You signed in with another tab or window. Reload to refresh your session.You signed out in another tab or window. Reload to refresh your session.You switched accounts on another tab or window. Reload to refresh your session.Dismiss alert
Describe the bug ExpectColumnValueLengthsToEqual is failing/raising exception when applied on a column having null values as well. in version 1.3.5. This was not failing in version 0.18
To Reproduce
import great_expectations as gx
import great_expectations.expectations as gxe
# Retrieve your Data Context
data_context = gx.get_context(mode="ephemeral")
# Define the Data Source name
data_source_name = "source_system_name_spark_dataframe"
# Add the Data Source to the Data Context
data_source = data_context.data_sources.add_spark(name=data_source_name)
# Define the Data Asset name
data_asset_name = "dataset_name"
# Add a Data Asset to the Data Source
data_asset = data_source.add_dataframe_asset(name=data_asset_name)
# Define the Batch Definition name
batch_definition_name = "dataset_batch_definition"
# Add a Batch Definition to the Data Asset
batch_definition = data_asset.add_batch_definition_whole_dataframe(
batch_definition_name
)
df = <A pyspark dataframe containing few null values in a string column>
batch_parameters = {"dataframe": df}
# Get the dataframe as a Batch
batch = batch_definition.get_batch(batch_parameters=batch_parameters)

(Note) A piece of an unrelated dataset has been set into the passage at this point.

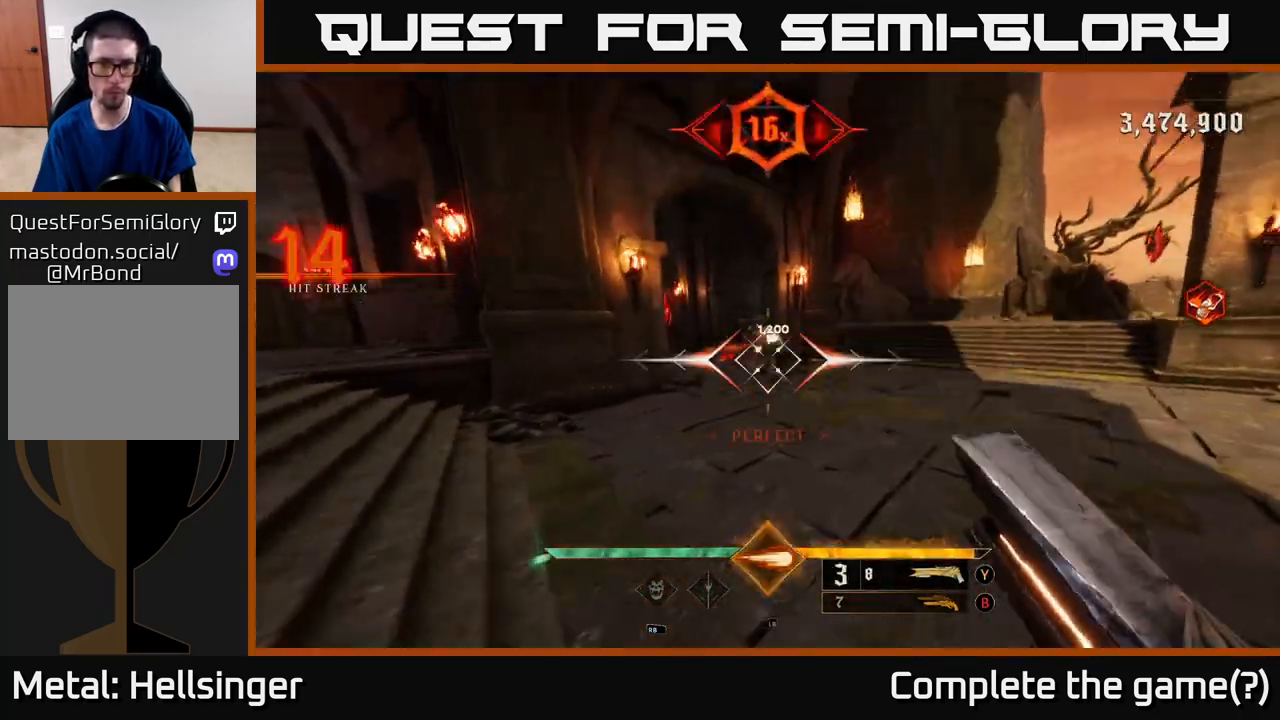
{"buttons": [], "left_stick": "up", "right_stick": "center", "events": [[283, "right_stick", "up-left"], [383, "right_stick", "center"], [500, "left_stick", "up"]]}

test = gxe.ExpectColumnValueLengthsToEqual(column=<column_name>, value=<length>)
# Test the Expectation
validation_results = batch.validate(test, result_format="COMPLETE")
print(validation_results)
Expected behavior
No exception should be raised. For the null values, the length should be equal to zero or they should not be considered as part the expectation result
Environment (please complete the following information):
Great Expectations Version: [1.3.5]
Data Source: [Spark dataframe created from a csv file]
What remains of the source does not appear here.